France : une initiative gabonaise à Nice pour relancer la coopération économique

À Nice, dans les Alpes-Maritimes, une initiative portée par des acteurs gabonais et soutenue par la municipalité vise à relancer la coopération économique entre la France et l’Afrique. Au cœur de cette dynamique, la Fédération des Communautés Africaines des Alpes-Maritimes et de Monaco ambitionne de repositionner le Gabon comme un pont stratégique entre les deux espaces.
Dans un contexte de recomposition des relations entre la France et le continent africain, des initiatives locales émergent pour redéfinir les bases d’une coopération plus équilibrée et orientée vers les résultats. À Nice, cette dynamique prend forme autour d’un projet structurant impulsé par la Fédération des Communautés Africaines des Alpes-Maritimes et de Monaco (FCAAM), dirigée par le Gabonais Hugues Ongoundou. Cette démarche s’inscrit dans une volonté plus large de redonner du contenu économique à des relations historiques parfois jugées en perte de vitesse, en misant sur des partenariats concrets entre territoires, entreprises et institutions.

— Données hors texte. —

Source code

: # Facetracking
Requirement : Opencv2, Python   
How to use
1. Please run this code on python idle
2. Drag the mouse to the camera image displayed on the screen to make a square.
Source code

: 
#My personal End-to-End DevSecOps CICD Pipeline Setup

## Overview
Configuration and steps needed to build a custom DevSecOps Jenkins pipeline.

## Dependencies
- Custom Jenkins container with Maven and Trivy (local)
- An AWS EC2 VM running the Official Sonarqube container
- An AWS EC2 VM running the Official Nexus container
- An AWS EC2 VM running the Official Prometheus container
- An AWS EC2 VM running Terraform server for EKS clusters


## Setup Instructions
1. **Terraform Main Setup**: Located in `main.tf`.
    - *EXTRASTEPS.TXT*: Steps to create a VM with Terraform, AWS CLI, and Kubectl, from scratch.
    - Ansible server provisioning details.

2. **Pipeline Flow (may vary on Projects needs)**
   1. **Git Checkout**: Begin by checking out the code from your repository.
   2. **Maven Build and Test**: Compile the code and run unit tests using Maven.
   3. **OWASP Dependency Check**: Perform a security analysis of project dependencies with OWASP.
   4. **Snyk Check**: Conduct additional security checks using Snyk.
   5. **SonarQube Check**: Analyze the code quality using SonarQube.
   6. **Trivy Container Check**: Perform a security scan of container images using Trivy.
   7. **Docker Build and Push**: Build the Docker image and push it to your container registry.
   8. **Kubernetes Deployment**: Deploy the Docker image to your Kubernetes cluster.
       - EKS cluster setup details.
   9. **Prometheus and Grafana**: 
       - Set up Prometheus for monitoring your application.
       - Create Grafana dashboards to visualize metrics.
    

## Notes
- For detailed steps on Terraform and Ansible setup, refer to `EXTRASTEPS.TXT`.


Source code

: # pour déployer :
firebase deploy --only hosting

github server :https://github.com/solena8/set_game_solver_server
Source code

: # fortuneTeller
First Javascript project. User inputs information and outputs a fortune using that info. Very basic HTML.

Nice, point d’ancrage d’une nouvelle dynamique économique
Soutenu par les autorités locales, notamment Pierre Ippolito, deuxième adjoint au maire chargé de l’économie, et Dario Luchtmaya, adjoint en charge de la francophonie et du monde associatif, le projet vise à structurer un espace d’échanges économiques entre les Alpes-Maritimes et plusieurs pays africains.
L’ambition est claire : créer un événement annuel réunissant les acteurs économiques, les chambres de commerce et les organisations patronales afin de favoriser les investissements croisés. « Il s’agit de bâtir des collaborations gagnant-gagnant », explique l’entourage du projet, mettant en avant une approche pragmatique axée sur les opportunités d’affaires.
Pour les initiateurs, Nice pourrait ainsi devenir une plateforme d’interconnexion entre l’Europe et l’Afrique, avec le Gabon comme porte d’entrée stratégique.
Le Gabon au cœur d’un repositionnement stratégique
Au centre de cette initiative, le Gabon est présenté comme un levier de relance des relations économiques franco-africaines. Le projet entend notamment s’appuyer sur un héritage institutionnel ancien : le jumelage entre la ville de Nice et le Gabon, établi il y a plus de cinquante ans, mais resté largement inactif. « Il faut redéfinir ce jumelage pour le rendre utile et productif », plaide Hugues Ongoundou, qui ambitionne d’en faire un instrument de coopération économique moderne.
Dans cette perspective, l’organisation de la première édition de l’événement à Nice pourrait être suivie d’une seconde édition au Gabon, marquant ainsi une volonté de rééquilibrage des échanges et de valorisation du territoire national.
Vers une coopération renouvelée entre la France et l’Afrique
Au-delà de l’initiative locale, ce projet traduit une évolution plus profonde : celle d’une coopération appelée à se réinventer. Entre attentes africaines de souveraineté économique et volonté française de maintenir des liens structurants, les initiatives hybrides comme celle portée à Nice apparaissent comme des laboratoires de nouvelles pratiques.
Le Gabon, par sa position géographique, ses ressources et sa stabilité relative, pourrait jouer un rôle pilote dans cette reconfiguration. En s’appuyant sur des acteurs de la diaspora et des collectivités locales, cette approche contourne les circuits traditionnels pour privilégier des partenariats opérationnels.
Reste désormais à traduire cette ambition en résultats concrets. Car au-delà des intentions, c’est bien la capacité à générer des investissements, des emplois et des projets structurants qui déterminera la portée réelle de cette initiative.